*Task*
Reproduce the lines of the items word for word, from their first line through the line holding "மஞ்சத்தறைக்கு", with both ends included.

*Data for processing*
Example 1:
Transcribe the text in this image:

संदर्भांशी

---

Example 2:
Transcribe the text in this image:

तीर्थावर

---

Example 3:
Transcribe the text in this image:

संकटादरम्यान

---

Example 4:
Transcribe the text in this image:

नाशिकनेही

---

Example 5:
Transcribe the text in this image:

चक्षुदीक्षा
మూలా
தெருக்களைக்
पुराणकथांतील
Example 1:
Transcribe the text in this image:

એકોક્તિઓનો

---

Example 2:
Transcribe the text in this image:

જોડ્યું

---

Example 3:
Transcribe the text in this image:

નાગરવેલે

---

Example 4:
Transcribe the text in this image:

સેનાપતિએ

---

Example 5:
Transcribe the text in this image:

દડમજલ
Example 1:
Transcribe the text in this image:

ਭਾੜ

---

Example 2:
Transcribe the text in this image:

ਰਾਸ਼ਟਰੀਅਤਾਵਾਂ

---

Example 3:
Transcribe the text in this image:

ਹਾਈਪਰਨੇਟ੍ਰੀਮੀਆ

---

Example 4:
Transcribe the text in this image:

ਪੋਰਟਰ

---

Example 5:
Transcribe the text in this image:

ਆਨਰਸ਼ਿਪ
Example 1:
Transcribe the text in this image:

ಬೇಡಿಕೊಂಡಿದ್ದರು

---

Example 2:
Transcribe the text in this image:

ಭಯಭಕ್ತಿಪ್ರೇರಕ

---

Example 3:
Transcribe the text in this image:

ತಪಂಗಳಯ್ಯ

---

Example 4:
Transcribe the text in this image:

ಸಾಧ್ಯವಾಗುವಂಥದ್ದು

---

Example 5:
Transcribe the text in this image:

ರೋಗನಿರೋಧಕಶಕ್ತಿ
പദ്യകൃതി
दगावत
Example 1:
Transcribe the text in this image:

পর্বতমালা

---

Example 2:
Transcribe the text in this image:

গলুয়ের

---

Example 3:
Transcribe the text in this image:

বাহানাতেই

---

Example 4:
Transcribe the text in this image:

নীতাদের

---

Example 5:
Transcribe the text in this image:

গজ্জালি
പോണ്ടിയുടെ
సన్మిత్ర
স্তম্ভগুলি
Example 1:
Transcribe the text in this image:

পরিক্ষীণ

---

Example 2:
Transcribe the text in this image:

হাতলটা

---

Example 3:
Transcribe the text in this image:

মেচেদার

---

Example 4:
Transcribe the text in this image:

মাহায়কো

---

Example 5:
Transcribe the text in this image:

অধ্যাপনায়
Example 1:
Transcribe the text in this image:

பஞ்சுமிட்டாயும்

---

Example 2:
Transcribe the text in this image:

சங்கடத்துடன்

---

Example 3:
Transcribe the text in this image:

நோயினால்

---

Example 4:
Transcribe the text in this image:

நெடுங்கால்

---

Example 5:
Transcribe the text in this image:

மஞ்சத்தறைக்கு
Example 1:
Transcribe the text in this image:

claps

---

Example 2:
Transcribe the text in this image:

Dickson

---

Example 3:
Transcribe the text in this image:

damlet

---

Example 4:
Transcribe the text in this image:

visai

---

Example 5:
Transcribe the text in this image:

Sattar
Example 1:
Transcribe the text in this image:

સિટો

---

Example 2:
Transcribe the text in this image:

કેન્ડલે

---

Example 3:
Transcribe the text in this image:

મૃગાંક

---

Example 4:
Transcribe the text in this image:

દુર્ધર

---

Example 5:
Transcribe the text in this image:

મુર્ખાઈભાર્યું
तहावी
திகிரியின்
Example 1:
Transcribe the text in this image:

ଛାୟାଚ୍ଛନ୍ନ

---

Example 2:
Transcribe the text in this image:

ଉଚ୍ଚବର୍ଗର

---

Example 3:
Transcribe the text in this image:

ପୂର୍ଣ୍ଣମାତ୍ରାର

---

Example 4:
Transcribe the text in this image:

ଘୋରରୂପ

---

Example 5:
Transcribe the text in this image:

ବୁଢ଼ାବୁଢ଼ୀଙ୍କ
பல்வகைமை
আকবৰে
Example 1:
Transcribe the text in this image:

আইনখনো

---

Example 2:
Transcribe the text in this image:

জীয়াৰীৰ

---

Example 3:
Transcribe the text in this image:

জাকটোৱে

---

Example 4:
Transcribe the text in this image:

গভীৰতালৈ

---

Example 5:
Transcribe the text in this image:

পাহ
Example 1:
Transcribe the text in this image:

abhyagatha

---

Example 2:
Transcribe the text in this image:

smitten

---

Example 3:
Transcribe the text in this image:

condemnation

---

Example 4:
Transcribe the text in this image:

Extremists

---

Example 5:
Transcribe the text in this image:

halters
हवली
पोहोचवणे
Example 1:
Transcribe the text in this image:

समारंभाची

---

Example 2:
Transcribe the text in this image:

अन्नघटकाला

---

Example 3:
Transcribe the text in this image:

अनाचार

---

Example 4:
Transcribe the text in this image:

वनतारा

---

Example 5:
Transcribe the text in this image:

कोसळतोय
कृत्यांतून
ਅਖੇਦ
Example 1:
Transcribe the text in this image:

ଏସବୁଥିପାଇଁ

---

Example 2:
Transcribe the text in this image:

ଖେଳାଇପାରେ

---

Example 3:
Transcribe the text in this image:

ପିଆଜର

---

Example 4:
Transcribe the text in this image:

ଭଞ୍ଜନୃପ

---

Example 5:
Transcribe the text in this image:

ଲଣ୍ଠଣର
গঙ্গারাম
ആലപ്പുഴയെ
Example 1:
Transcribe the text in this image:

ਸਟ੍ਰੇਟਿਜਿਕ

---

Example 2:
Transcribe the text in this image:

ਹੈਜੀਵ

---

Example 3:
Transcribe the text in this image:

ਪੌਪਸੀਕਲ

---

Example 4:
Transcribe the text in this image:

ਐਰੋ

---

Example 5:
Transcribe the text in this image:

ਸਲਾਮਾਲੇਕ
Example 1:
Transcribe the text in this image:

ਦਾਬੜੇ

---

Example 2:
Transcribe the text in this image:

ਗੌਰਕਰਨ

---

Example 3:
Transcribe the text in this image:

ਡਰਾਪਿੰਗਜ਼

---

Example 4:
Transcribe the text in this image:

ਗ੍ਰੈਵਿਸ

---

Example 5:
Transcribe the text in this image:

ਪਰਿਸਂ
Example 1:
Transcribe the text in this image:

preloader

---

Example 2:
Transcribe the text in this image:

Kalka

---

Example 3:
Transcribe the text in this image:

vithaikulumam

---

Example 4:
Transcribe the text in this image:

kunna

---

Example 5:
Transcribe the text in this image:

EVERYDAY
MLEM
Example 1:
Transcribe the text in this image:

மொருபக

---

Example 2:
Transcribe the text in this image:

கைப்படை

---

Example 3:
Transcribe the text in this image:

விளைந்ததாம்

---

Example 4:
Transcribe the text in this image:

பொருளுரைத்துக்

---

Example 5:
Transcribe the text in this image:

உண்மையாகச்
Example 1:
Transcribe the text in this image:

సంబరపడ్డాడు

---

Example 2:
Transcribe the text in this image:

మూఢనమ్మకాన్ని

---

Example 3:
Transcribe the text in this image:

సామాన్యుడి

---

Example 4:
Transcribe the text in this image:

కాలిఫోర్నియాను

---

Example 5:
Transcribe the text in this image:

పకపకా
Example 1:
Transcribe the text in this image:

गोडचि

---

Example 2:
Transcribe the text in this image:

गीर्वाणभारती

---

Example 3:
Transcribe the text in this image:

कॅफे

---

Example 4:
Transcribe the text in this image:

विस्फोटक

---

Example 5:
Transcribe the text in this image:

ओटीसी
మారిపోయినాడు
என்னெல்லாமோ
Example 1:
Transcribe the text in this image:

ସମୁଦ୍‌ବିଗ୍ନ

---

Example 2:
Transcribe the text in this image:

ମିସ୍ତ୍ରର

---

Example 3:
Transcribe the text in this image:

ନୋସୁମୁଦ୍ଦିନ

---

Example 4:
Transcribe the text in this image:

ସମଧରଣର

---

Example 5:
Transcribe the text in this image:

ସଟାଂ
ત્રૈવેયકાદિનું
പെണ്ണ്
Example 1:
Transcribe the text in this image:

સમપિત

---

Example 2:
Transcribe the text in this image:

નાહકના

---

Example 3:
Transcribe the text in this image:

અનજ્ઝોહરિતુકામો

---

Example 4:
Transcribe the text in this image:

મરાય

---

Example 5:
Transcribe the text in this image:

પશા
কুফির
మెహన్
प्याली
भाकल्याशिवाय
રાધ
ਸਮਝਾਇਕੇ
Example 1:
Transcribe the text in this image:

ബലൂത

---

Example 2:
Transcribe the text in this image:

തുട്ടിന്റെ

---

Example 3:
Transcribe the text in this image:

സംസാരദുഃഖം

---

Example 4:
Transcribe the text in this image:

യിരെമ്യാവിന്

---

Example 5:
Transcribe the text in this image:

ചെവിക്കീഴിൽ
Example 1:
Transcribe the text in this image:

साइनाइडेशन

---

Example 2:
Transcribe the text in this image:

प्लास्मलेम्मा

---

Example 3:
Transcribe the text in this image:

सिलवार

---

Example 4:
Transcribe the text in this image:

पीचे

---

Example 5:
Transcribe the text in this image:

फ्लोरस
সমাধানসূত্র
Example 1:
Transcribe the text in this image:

*Worked answer*
Example 1:
Transcribe the text in this image:

संदर्भांशी

---

Example 2:
Transcribe the text in this image:

तीर्थावर

---

Example 3:
Transcribe the text in this image:

संकटादरम्यान

---

Example 4:
Transcribe the text in this image:

नाशिकनेही

---

Example 5:
Transcribe the text in this image:

चक्षुदीक्षा
మూలా
தெருக்களைக்
पुराणकथांतील
Example 1:
Transcribe the text in this image:

એકોક્તિઓનો

---

Example 2:
Transcribe the text in this image:

જોડ્યું

---

Example 3:
Transcribe the text in this image:

નાગરવેલે

---

Example 4:
Transcribe the text in this image:

સેનાપતિએ

---

Example 5:
Transcribe the text in this image:

દડમજલ
Example 1:
Transcribe the text in this image:

ਭਾੜ

---

Example 2:
Transcribe the text in this image:

ਰਾਸ਼ਟਰੀਅਤਾਵਾਂ

---

Example 3:
Transcribe the text in this image:

ਹਾਈਪਰਨੇਟ੍ਰੀਮੀਆ

---

Example 4:
Transcribe the text in this image:

ਪੋਰਟਰ

---

Example 5:
Transcribe the text in this image:

ਆਨਰਸ਼ਿਪ
Example 1:
Transcribe the text in this image:

ಬೇಡಿಕೊಂಡಿದ್ದರು

---

Example 2:
Transcribe the text in this image:

ಭಯಭಕ್ತಿಪ್ರೇರಕ

---

Example 3:
Transcribe the text in this image:

ತಪಂಗಳಯ್ಯ

---

Example 4:
Transcribe the text in this image:

ಸಾಧ್ಯವಾಗುವಂಥದ್ದು

---

Example 5:
Transcribe the text in this image:

ರೋಗನಿರೋಧಕಶಕ್ತಿ
പദ്യകൃതി
दगावत
Example 1:
Transcribe the text in this image:

পর্বতমালা

---

Example 2:
Transcribe the text in this image:

গলুয়ের

---

Example 3:
Transcribe the text in this image:

বাহানাতেই

---

Example 4:
Transcribe the text in this image:

নীতাদের

---

Example 5:
Transcribe the text in this image:

গজ্জালি
പോണ്ടിയുടെ
సన్మిత్ర
স্তম্ভগুলি
Example 1:
Transcribe the text in this image:

পরিক্ষীণ

---

Example 2:
Transcribe the text in this image:

হাতলটা

---

Example 3:
Transcribe the text in this image:

মেচেদার

---

Example 4:
Transcribe the text in this image:

মাহায়কো

---

Example 5:
Transcribe the text in this image:

অধ্যাপনায়
Example 1:
Transcribe the text in this image:

பஞ்சுமிட்டாயும்

---

Example 2:
Transcribe the text in this image:

சங்கடத்துடன்

---

Example 3:
Transcribe the text in this image:

நோயினால்

---

Example 4:
Transcribe the text in this image:

நெடுங்கால்

---

Example 5:
Transcribe the text in this image:

மஞ்சத்தறைக்கு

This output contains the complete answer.